2  CALL_TREE_domain_qualifiers
 

/CHAIN_NAME

      /CHAIN_NAME
      /NOCHAIN_NAME

   Specifies to use the comma list form of presentation on the plot
   for call trees. /NOCHAIN_NAME specifies to use the indentation
   form. If you specify /NOCHAIN_NAME, then the PLOT command's
   maximum and mininum sorting qualifiers are not in effect.

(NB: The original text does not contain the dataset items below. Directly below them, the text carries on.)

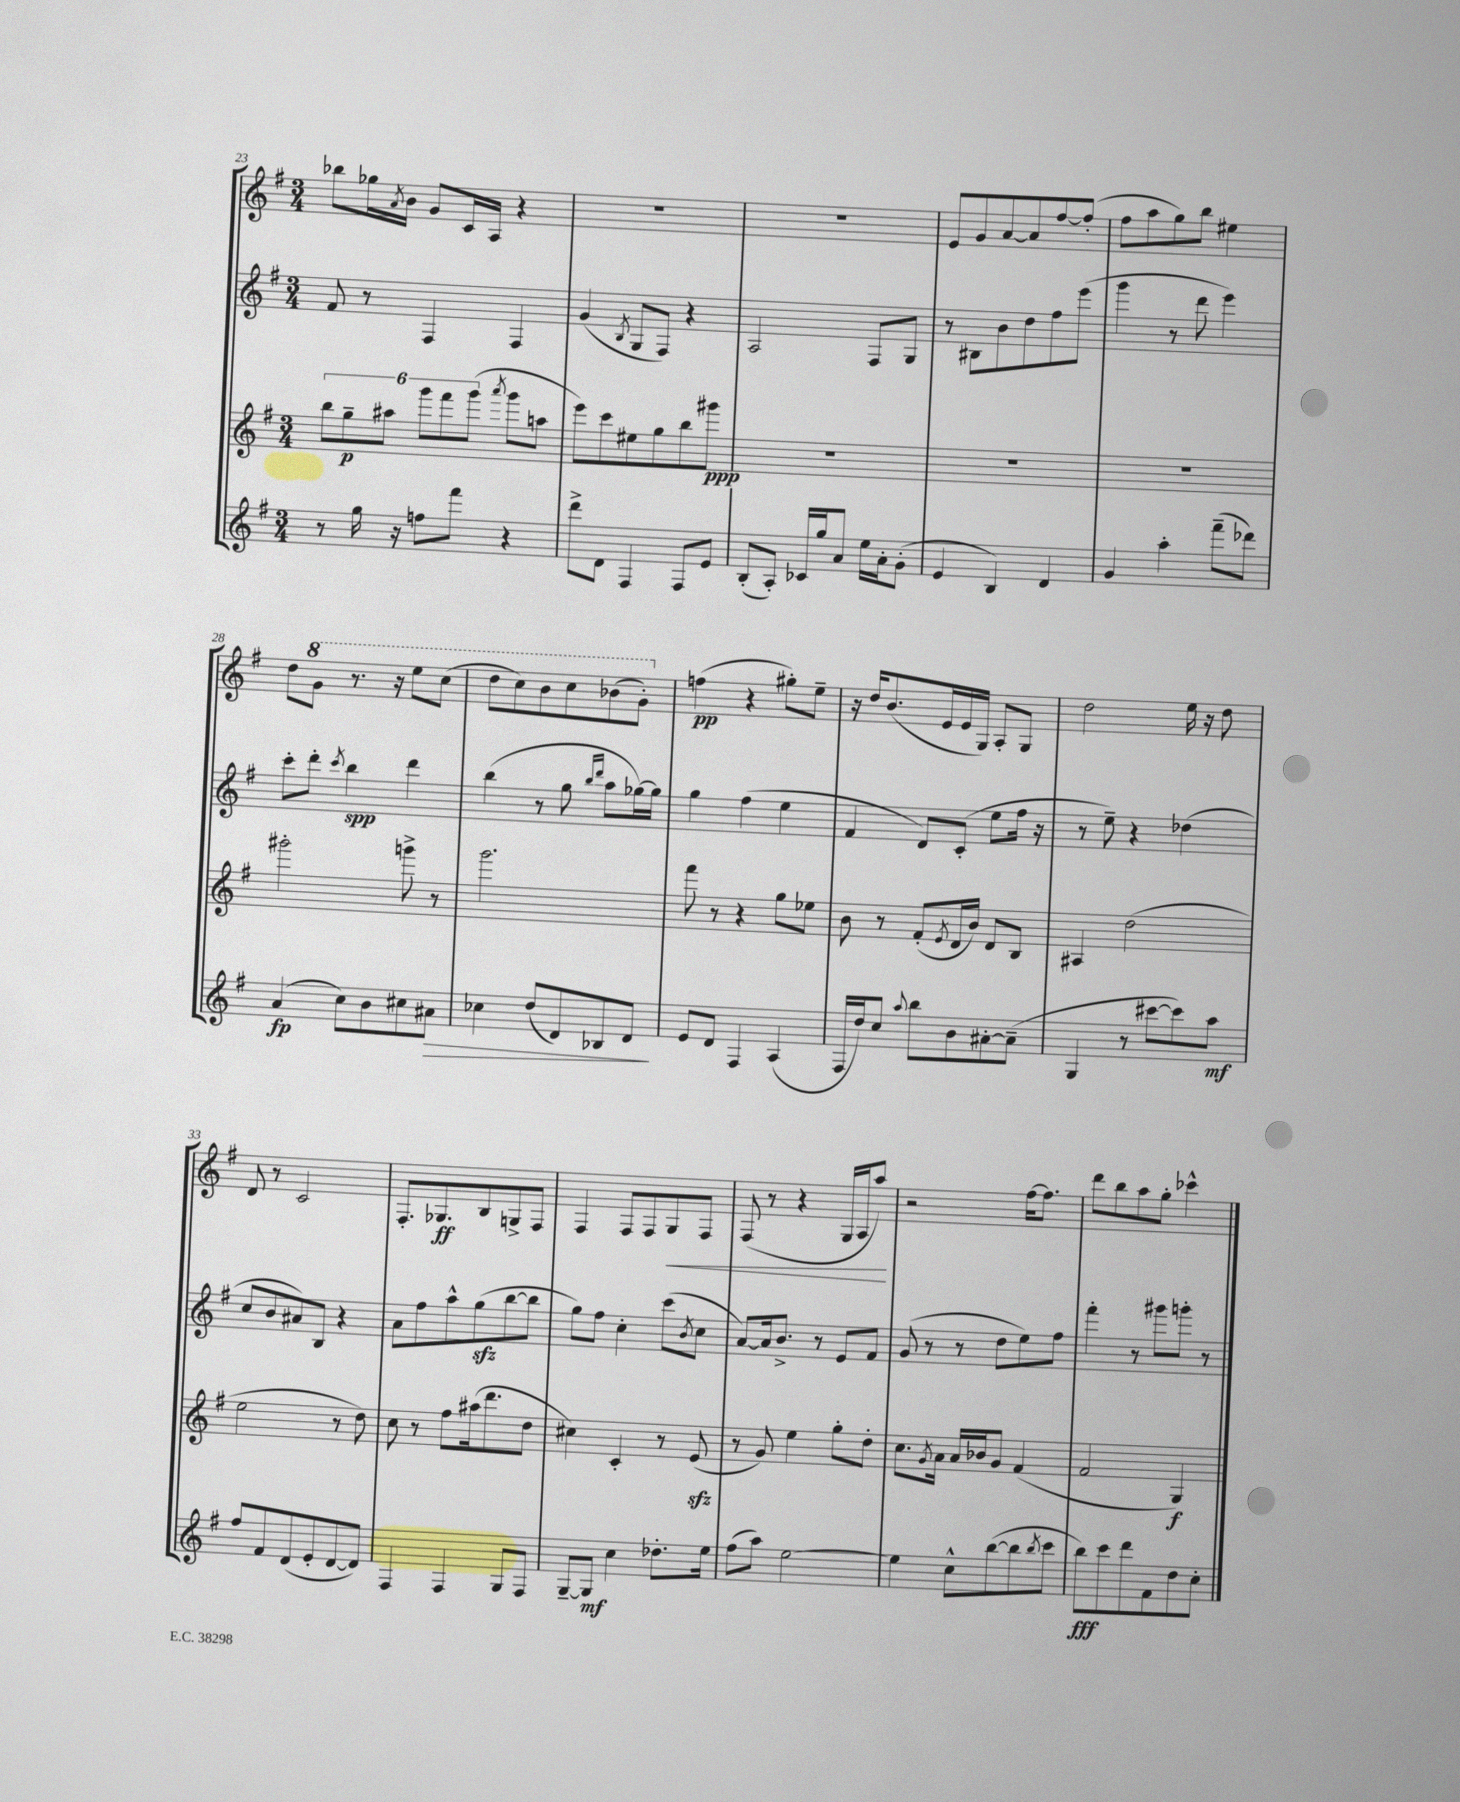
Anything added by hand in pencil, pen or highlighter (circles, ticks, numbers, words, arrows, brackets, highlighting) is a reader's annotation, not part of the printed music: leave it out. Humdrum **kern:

**kern	**dynam	**kern	**dynam	**kern	**dynam	**kern	**dynam
*part4	*part4	*part3	*part3	*part2	*part2	*part1	*part1
*staff4	*staff4	*staff3	*staff3	*staff2	*staff2	*staff1	*staff1
*clefG2	*	*clefG2	*	*clefG2	*	*clefG2	*
*k[f#]	*	*k[f#]	*	*k[f#]	*	*k[f#]	*
*M3/4	*	*M3/4	*	*M3/4	*	*M3/4	*
=23	=23	=23	=23	=23	=23	=23	=23
8r	.	12bb\L	.	8f#/	.	8bb-X\L	.
.	.	12gg~\	p	.	.	.	.
16gg\	.	.	.	8r	.	16gg-X\L	.
.	.	12aa#X\J	.	.	.	.	.
.	.	.	.	.	.	8qa/	.
16r	.	.	.	.	.	16b\JJ	.
8ffn\L	.	12ggg\L	.	4F#/	.	8g/L	.
.	.	12fff#\	.	.	.	.	.
8fff#\J	.	.	.	.	.	16c/L	.
.	.	(12ggg\J	.	.	.	.	.
.	.	.	.	.	.	16A/JJ	.
.	.	8qaaa/	.	.	.	.	.
4r	.	8ggg\L	.	4F#/	.	4r	.
.	.	8aan\J	.	.	.	.	.
=24	=24	=24	=24	=24	=24	=24	=24
8ddd^\L	.	8eee\L)	.	(4g/	.	2.r	.
8d\J	.	8ccc\	.	.	.	.	.
.	.	.	.	8qB/	.	.	.
4F#/	.	8ee#X\	.	8G/L	.	.	.
.	.	8gg\	.	8F#/J)	.	.	.
8F#/L	.	8bb\	.	4r	.	.	.
8e/J	.	8ggg#X\J	ppp	.	.	.	.
=25	=25	=25	=25	=25	=25	=25	=25
(8B'/L	.	2.r	.	2A/	.	2.r	.
8A'/J)	.	.	.	.	.	.	.
16c-X/LL	.	.	.	.	.	.	.
16gg/J	.	.	.	.	.	.	.
8a/J	.	.	.	.	.	.	.
16ee\LL	.	.	.	8F#/L	.	.	.
16a'\J	.	.	.	.	.	.	.
(8g'\J	.	.	.	8G/J	.	.	.
=26	=26	=26	=26	=26	=26	=26	=26
4e/	.	2.r	.	8r	.	8e/L	.
.	.	.	.	8B#X\L	.	8g/	.
4B/)	.	.	.	8b\	.	[8a/	.
.	.	.	.	8dd\	.	8a/]	.
4d/	.	.	.	8ff#\	.	[8ff#/	.
.	.	.	.	(8eee\J	.	(8ff#'/J]	.
=27	=27	=27	=27	=27	=27	=27	=27
4g/	.	2.r	.	4ggg\	.	8ff#\L	.
.	.	.	.	.	.	8aa\	.
4aa'\	.	.	.	8r	.	8gg\)	.
.	.	.	.	8ddd\	.	8bb\J	.
(8fff#~\L	.	.	.	4eee\)	.	4ee#X\	.
8ddd-X\J)	.	.	.	.	.	.	.
!!LO:LB:g=z
=28	=28	=28	=28	=28	=28	=28	=28
(4a/	fp	2ggg#X'\	.	8ccc'\L	.	8dd\L	.
*	*	*	*	*	*	*8va	*
.	.	.	.	8ddd'\J	.	8gg\J	.
.	.	.	.	8qccc/	.	.	.
8cc\L)	.	.	.	4bb\	spp	8.r	.
8b\	.	.	.	.	.	.	.
.	.	.	.	.	.	16r	.
8cc#X\	.	8gggn^\	.	4ddd\	.	8eee\L	.
!	!LO:HP:b	!	!	!	!	!	!
8a#X\J	>	8r	.	.	.	(8ccc\J	.
=29	=29	=29	=29	=29	=29	=29	=29
4cc-X\	.	2.ggg\	.	(4bb\	.	8ddd\L	.
.	.	.	.	.	.	8ccc\)	.
(8dd/L	.	.	.	8r	.	8bb\	.
8d/)	.	.	.	8gg\	.	8ccc\	.
.	.	.	.	16qqbb/LL	.	.	.
.	.	.	.	16qqddd/JJ	.	.	.
8B-X/	.	.	.	8aa\L	.	(8bb-X\	.
8d/J	.	.	.	[16gg-X\L)	.	8gg'\J)	.
.	.	.	.	16gg-\JJ]	.	.	.
.	]	.	.	.	.	.	.
=30	=30	=30	=30	=30	=30	=30	=30
*	*	*	*	*	*	*X8va	*
8e/L	.	8fff#\	.	4gg\	.	(4ffn\	pp
8d/J	.	8r	.	.	.	.	.
4F#/	.	4r	.	(4ff#\	.	4r	.
(4A/	.	8gg\L	.	4ee\	.	8gg#X'\L)	.
.	.	8ee-X\J	.	.	.	8ee~\J	.
=31	=31	=31	=31	=31	=31	=31	=31
16F#/LL	.	8b\	.	4f#/	.	16r	.
16dd/J)	.	.	.	.	.	16dd/KL	.
8cc/J	.	8r	.	.	.	(8.b/	.
8qqaa/	.	.	.	.	.	.	.
8bb\L	.	(8f#'/L	.	8d/L)	.	.	.
.	.	.	.	.	.	16e/L	.
.	.	8qe/	.	.	.	.	.
8b\	.	16d/L	.	(8c'/J	.	16e/	.
.	.	16b/JJ)	.	.	.	16G/JJ)	.
[8a#X'\	.	8d/L	.	8ee\L	.	8A'/L	.
(8a#~\J]	.	8B/J	.	16ff#\Jk	.	8G/J	.
.	.	.	.	16r	.	.	.
=32	=32	=32	=32	=32	=32	=32	=32
4G/	.	4A#X/	.	8r	.	2dd\	.
.	.	.	.	8ee~\)	.	.	.
8r	.	(2dd\	.	4r	.	.	.
[8ccc#X\L	.	.	.	.	.	.	.
8ccc#\])	.	.	.	(4dd-X\	.	16ee\	.
.	.	.	.	.	.	16r	.
8aa\J	mf	.	.	.	.	8dd\	.
!!LO:LB:g=z
=33	=33	=33	=33	=33	=33	=33	=33
8ff#/L	.	2ee\	.	8cc/L	.	8d/	.
8f#/	.	.	.	8b/	.	8r	.
(8d/	.	.	.	8a#X/)	.	2c/	.
8e'/	.	.	.	8B/J	.	.	.
[8d/	.	8r	.	4r	.	.	.
8d/J])	.	8dd\)	.	.	.	.	.
=34	=34	=34	=34	=34	=34	=34	=34
4F#/	.	8cc\	.	8a\L	.	8.F#'/L	.
.	.	8r	.	8ff#\	.	.	.
.	.	.	.	.	.	8.G-X/	ff
4F#/	.	8ff#\L	.	8aa^^\	.	.	.
.	.	(16aa#X\k	.	(8ggzz\	.	8B/	.
.	.	8.ddd\	.	.	.	.	.
8G/L	.	.	.	[8bb\	.	8Gn^/	.
8F#/J	.	8dd\J	.	8bb\J]	.	8F#/J	.
=35	=35	=35	=35	=35	=35	=35	=35
[8G~/L	.	4cc#X\)	.	8gg\L)	.	4F#/	.
8G/J]	mf	.	.	8ff#\J	.	.	.
4cc\	.	4c'/	.	4cc'\	.	8F#/L	.
.	.	.	.	.	.	8F#/	.
!	!	!	!	!	!	!	!LO:HP:b
8.dd-X'\L	.	8r	.	(8ccc\L	.	8G/	<
.	.	.	.	8qb/	.	.	.
.	.	(8ezz/	.	8cc\J	.	8F#/J	.
16ee\Jk	.	.	.	.	.	.	.
=36	=36	=36	=36	=36	=36	=36	=36
(8ff#\L	.	8r	.	[8a/L)	.	(8F#/	.
8aa\J)	.	8g/)	.	16a/k]	.	8r	.
.	.	.	.	8.b^/J	.	.	.
[2ee\	.	4ee\	.	.	.	4r	.
.	.	.	.	8r	.	.	.
.	.	8gg'\L	.	8e/L	.	16G/LL	.
.	.	.	.	.	.	16A/J	.
.	.	8dd'\J	.	8f#/J	.	8aa/J)	.
.	.	.	.	.	.	.	[
=37	=37	=37	=37	=37	=37	=37	=37
4ee\]	.	8.cc\L	.	(8g/	.	2r	.
.	.	.	.	8r	.	.	.
.	.	8qg/	.	.	.	.	.
.	.	16a\Jk	.	.	.	.	.
8cc^^\L	.	16a/LL	.	8r	.	.	.
.	.	16b-X/J	.	.	.	.	.
([8bb\	.	8g/J	.	8dd\L	.	.	.
8bb\]	.	(4f#/	.	8ee\)	.	[16ff#\KL	.
.	.	.	.	.	.	8.ff#\J]	.
8qbb/	.	.	.	.	.	.	.
8ccc\J	.	.	.	8ff#\J	.	.	.
=38	=38	=38	=38	=38	=38	=38	=38
8bb\L)	fff	2f#/	.	4fff#'\	.	8ddd\L	.
8ccc\	.	.	.	.	.	8bb\	.
8ddd\	.	.	.	8r	.	8aa\	.
8f#\	.	.	.	8ggg#X\L	.	8gg'\J	.
8dd\	.	4G/)	f	8gggn'\J	.	4ccc-X^^\	.
8cc'\J	.	.	.	8r	.	.	.
==	==	==	==	==	==	==	==
*-	*-	*-	*-	*-	*-	*-	*-
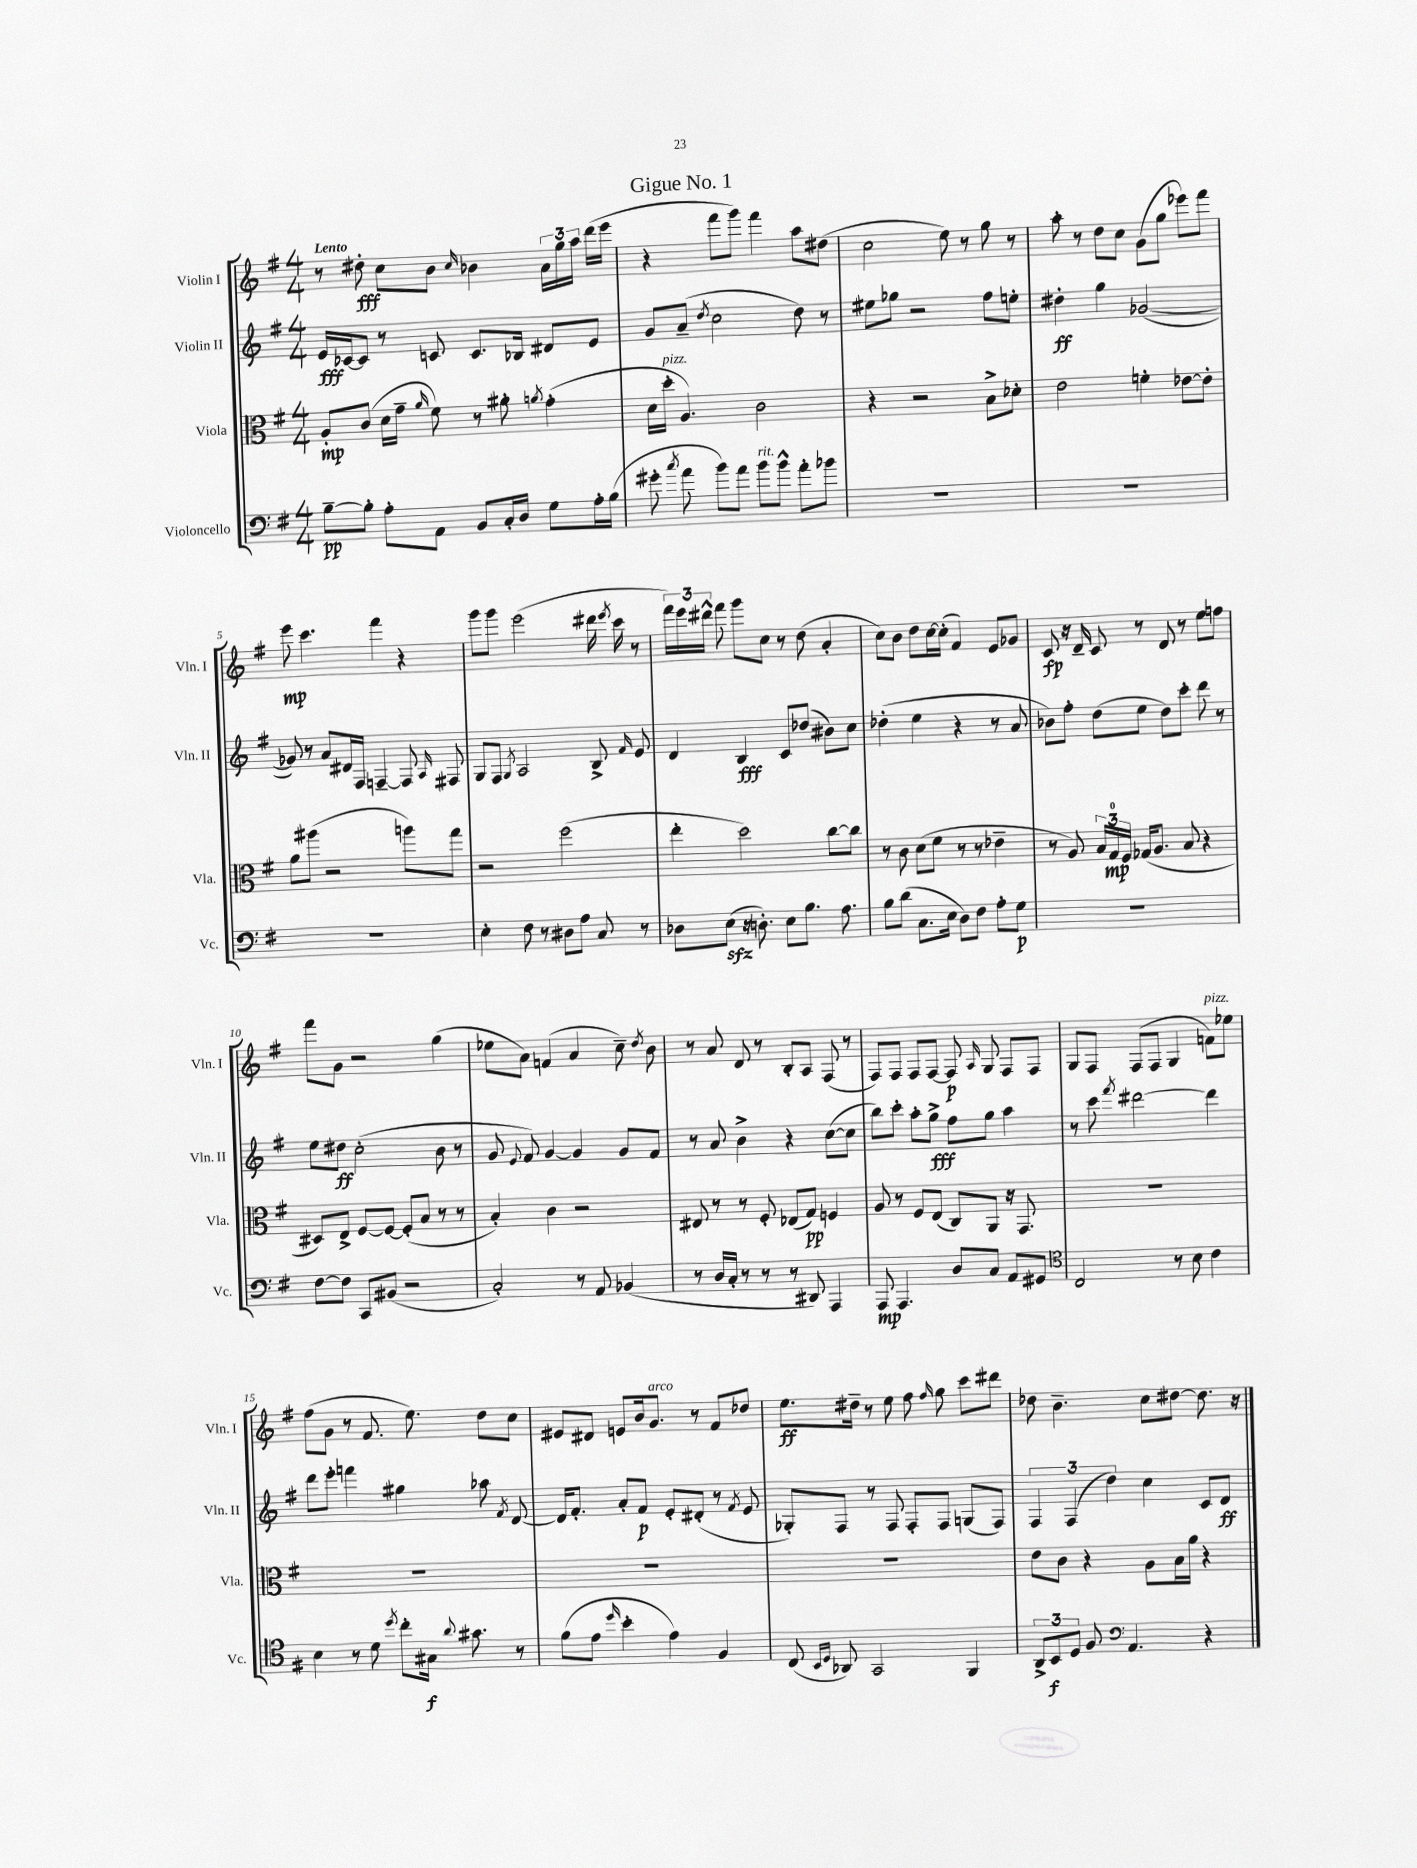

If
   you specify /CHAIN_NAME, then /NOZEROS is in effect.

   Note that /NOCHAIN_NAME and /NOPATHNAME are the default CALL_TREE
   domain qualifiers.
 

/PATHNAME

      /PATHNAME
      /NOPATHNAME

   Specifies to use full pathnames for each routine name in the
   plot. /NOPATHNAME specifies to use unqualified routine names.

   Note that /NOCHAIN_NAME and /NOPATHNAME are the default CALL_TREE
   domain qualifiers.
   Note that if you do not specify one qualifier from each category,
   a default qualifier is used. If your PLOT command has one or
   more node specifications, the qualifier defaults are taken from
   the SET PLOT defaults. If your PLOT command does not have a node
   specification, all qualifier and node specification defaults are
   taken from the last PLOT or TABULATE command you entered.
 

2  Default_qualifiers
 

/DEFAULT

   Specifies that all default qualifiers and node specifications be
   taken from the SET PLOT defaults instead of from the currently
   active plot.
 

2  Examples

 PCAA> PLOT PROGRAM BY MODULE

     Program counter sampling data is plotted by default. The
     vertical axis has one histogram bar for each module in
     the program. It also has one bar for each shareable image
     used. Each bar indicates how much time is consumed in the
     corresponding program unit.

 PCAA> PLOT/PAGE_FAULTS/SOURCE MODULE FOO BY LINE

     The histogram has one bar for each line in module FOO of the
     user program. The length of each histogram bar is proportional
     to the number of page faults that occurred at the corresponding
     line. Because the /SOURCE qualifier is present, the text of
     each source line is shown next to the histogram bar for that
     line.

 PCAA> PLOT/NONCOVERAGE/SOURCE MODULE FOO BY CODEPATH

     The histogram has one bucket for each codepath in module FOO.
     Any codepath that is not covered has a full-length histogram
     bar. Thus, the histogram highlights code that is not tested.
     The text of each source line is shown next to the corresponding
     codepaths.

 PCAA> PLOT/IO_SERVICES/MAIN_IMAGE PROGRAM BY ROUTINE

     The number of I/O system service calls is plotted along the
     horizontal axis. The routines of the program are plotted along
     the vertical axis. I/O data originating in shareable images
     (such as the Run-Time Library) are charged back to the routines
     in the main image (the user program) that called the shareable
     images to cause I/O.

 PCAA> PLOT/SERVICES/DESCENDING/NOZEROS SYSTEM_SERVICES BY SERVICE

     The names of the OpenVMS system services are plotted along the
     vertical axis. The number of calls on each system service is
     plotted along the horizontal axis. The histogram is sorted so
     that the most frequently used services are listed first. All
     system services that were never called are omitted from the
     histogram.

 PCAA> PLOT/PHYSICAL_IO_COUNTS FILE_NAME BY FILE

     The names of the RMS files opened or created by the program are
     plotted along the vertical axis of the histogram. The number
     of physical I/O operations for each file is plotted along the
     horizontal axis.

 PCAA> PLOT/VCOUNTERS INSTRUCTION BY VOPCODE

     This command causes the report view to be based on the
     disassembled opcode for each vector instruction in the
     entire application that is sampled. The number of times a
     vector instruction is used lets you see if your application
     is spending a lot of time performing certain operations.
     For example, if you see that the SYNC vector instruction
     is executed more than any other vector instruction, you can
     infer that the scalar processor is spending too much idle time
     waiting for the vector processor to finish an operation.